Indra is the core implementation monorepo for Connext. Indra contains ready-for-deployment code for core node services, client, the Dai Card (as a reference implementation), as well as scripts needed to deploy and operate a node in production. When deploying a node to production, the most recent docker images will be used.
For detailed instructions on how to run the code contained within the repository, see the guide: How to deploy an Indra Node.
There are several modules contained within the indra repository:
The Connext Client package is a Typescript interface which is used to connect to a node and communicate over the Connext Network. The client package is available through npm.
Clients with their own keys are ideally integrated directly at the wallet layer. This is because they contain validator code which determines, on behalf of the user, whether a given state is safe to sign. Clients can also be used via a
connextProvider in a frontend environment to make calls to a hooked client that is hosted in a more trusted environment such as a wallet.

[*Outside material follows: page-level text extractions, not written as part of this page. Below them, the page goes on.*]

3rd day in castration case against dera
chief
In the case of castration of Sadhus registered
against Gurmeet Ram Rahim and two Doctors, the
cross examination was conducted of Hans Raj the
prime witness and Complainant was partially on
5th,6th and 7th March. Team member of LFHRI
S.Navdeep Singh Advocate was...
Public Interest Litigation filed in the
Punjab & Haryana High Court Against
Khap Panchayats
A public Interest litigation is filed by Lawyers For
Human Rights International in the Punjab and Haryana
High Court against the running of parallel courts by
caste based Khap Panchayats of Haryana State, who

Clients contain the following functionality:
Depositing to a channel
Installing any arbitrary application with any counterparty
Prebuilt applications for common usecases, including simple transfers and swaps.
Withdrawing funds from a channel and automatically submitting the latest available mutually agreed update.
Handling a dispute.
Generating/signing/sending and validating/receiving state updates over NATS. The Client takes in the address of the server that is being used to pass messages in the constructor.

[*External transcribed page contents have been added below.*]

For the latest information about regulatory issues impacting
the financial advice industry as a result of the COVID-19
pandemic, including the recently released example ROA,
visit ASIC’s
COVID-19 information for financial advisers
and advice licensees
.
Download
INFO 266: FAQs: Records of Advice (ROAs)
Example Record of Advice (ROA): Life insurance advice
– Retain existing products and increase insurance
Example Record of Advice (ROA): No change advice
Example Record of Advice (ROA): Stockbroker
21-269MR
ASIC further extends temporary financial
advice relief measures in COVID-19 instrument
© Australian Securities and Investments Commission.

Further documentation on the client can be found here.
Nodes can be thought of as an automated implementation of the client along with services to enable client to client interactions. Nodes have the same functionality outlined above, and forward state update packets between clients.

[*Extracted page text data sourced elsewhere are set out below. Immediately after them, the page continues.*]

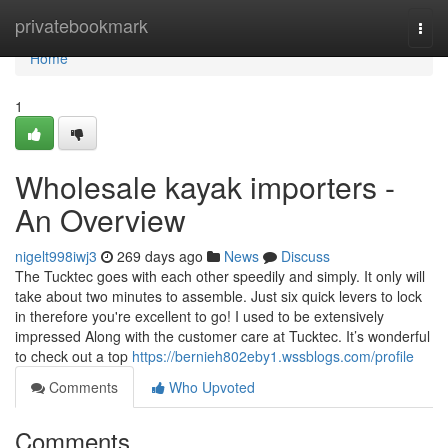
Home
privatebookmark
Togg
navi
Home
1
Wholesale kayak importers -
An Overview
nigelt998iwj3
269 days ago
News
Discuss
The Tucktec goes with each other speedily and simply. It only will
take about two minutes to assemble. Just six quick levers to lock
in therefore you're excellent to go! I used to be extensively
impressed Along with the customer care at Tucktec. It’s wonderful
to check out a top
https://bernieh802eby1.wssblogs.com/profile
Comments
Who Upvoted
Comments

Do not modify the contracts themselves before deploying - this could break the security model of the entire protocol
Contains all the database migration information to be used by the docker images. Make sure that the migrations in the database module, and in the
node/migrations folder are consistent if you are making changes here.
Routing proxy and related configurations.
The Dai Card is a sample implementation of the client designed to help you bootstrap an application that integrates Connext. It contains an inpage wallet and payment interface, as well as a custom Web3 injection that automatically signs transactions using the inpage wallet. For developers just beginning to build their application, the card is a great way to get started; for developers looking to integrate with existing an existing app, it’s a good instructive resource for implementation and includes some components that you can easily copy over.